Perhaps I should not have freed this however delicious novel,  the Mirror of our sentences,  signed Pierre Lemaître, which plunges me for a few days in France of 1939/1940, that of the funny war and the debacle .

The images that suddenly overlap.

Because yes, I have heard in recent weeks a chef urging me to go to war, yes, I was sure of the strength of our country, the best virologists, the best hospital system…

And then suddenly, like in the book, there is this "funny war" that happened, the incomprehension, the doubts, the questions, finally we were not so well armed, where were the masks, where were the tests, where was the flour at the supermarket?

And then I discovered, as in the book, an army so united at the beginning of March, which suddenly disintegrates, a discourse so unifying which suddenly crumbles, chloroquine or not chloroquine? Return to work or maintain telework? Return to school or prolonged confinement of children? Red zone or green zone?
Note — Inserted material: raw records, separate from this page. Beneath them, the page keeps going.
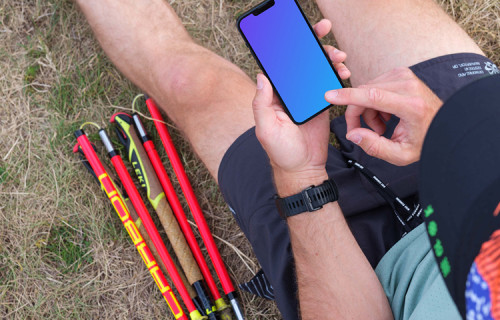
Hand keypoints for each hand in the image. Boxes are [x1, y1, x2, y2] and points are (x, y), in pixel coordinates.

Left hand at [252, 19, 349, 194]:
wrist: (303, 169)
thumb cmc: (281, 152)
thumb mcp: (267, 129)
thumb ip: (262, 104)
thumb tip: (262, 78)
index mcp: (274, 96)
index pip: (280, 65)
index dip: (287, 46)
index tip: (298, 33)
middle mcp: (290, 93)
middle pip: (300, 62)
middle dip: (312, 44)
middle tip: (323, 30)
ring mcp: (306, 97)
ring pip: (316, 70)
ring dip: (327, 58)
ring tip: (339, 56)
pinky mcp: (321, 103)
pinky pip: (329, 83)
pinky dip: (336, 74)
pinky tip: (342, 71)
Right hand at [325, 67, 441, 165]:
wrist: (443, 125)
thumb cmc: (423, 140)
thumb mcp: (400, 155)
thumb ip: (374, 147)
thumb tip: (352, 134)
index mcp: (411, 105)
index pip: (373, 96)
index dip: (348, 96)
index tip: (329, 96)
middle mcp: (409, 86)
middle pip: (365, 94)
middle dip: (356, 114)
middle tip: (362, 132)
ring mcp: (405, 76)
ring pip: (366, 90)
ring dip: (367, 110)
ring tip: (382, 125)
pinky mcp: (401, 73)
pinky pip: (373, 86)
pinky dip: (373, 102)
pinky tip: (386, 114)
I even heard a football club president forgetting the 20,000 dead ready to organize a simple tournament over a weekend to protect the best interests of his team.
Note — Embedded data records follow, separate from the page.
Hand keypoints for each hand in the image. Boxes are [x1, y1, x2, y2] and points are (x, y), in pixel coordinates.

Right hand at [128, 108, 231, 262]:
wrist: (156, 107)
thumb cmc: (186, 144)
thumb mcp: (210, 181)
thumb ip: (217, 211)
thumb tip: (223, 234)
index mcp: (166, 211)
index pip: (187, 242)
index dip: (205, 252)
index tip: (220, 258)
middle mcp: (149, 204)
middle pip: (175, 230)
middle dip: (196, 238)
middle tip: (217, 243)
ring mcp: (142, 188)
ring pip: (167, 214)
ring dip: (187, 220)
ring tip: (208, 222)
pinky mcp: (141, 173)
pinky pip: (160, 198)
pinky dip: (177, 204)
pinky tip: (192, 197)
And now, Wendy, after the funny war and the feeling of collapse, it is since last night the outlines of a new regime are taking shape.

A country where gendarmes in helicopters monitor the beaches to forbid us, a country where a health police suddenly tramples on my medical secret, a brigade of sworn officials who will decide my freedom or my isolation;

And images from Pierre Lemaître's book, which mingle with those chilling ones of the series that accompanies me every evening, magnificent but terrible "scarlet servant", this evocation of a great democracy become dictatorship in the hands of a sect who took power, and who forces us to walk masked spaced 10 meters on the sidewalks.

It's time Wendy that I get out of my books, my series, this bad dream of containment.

The France of 2020 is not that of 1940 by Pierre Lemaitre, it will not be that of the scarlet servant tomorrow.

it is also the country which applauds every evening at 8:00 p.m., the country of these caregivers in sheave who braved fear and disease, by chaining for a pittance days of 12:00 p.m., the country of these surgeons who improvised stretcher bearers, at the doors of overwhelmed hospitals, the country of these garbage collectors in Alsace who became secretary of the town hall to organize their work, the country of these EPADH staff who preferred to sleep with residents to better protect them, the country of these truckers who drove whole nights on deserted highways without shower or coffee to deliver us.

Yes, this France which is my country and which I love, the country with 5,000 cinemas, 7 million festival-goers and 26,000 bars and brasseries, now barricaded that I long to find.

May the books and series that I love so much in normal times remain in the state of fiction and that life, the real one, with others resumes for good.

Tomorrow will be the start of the eighth week of containment.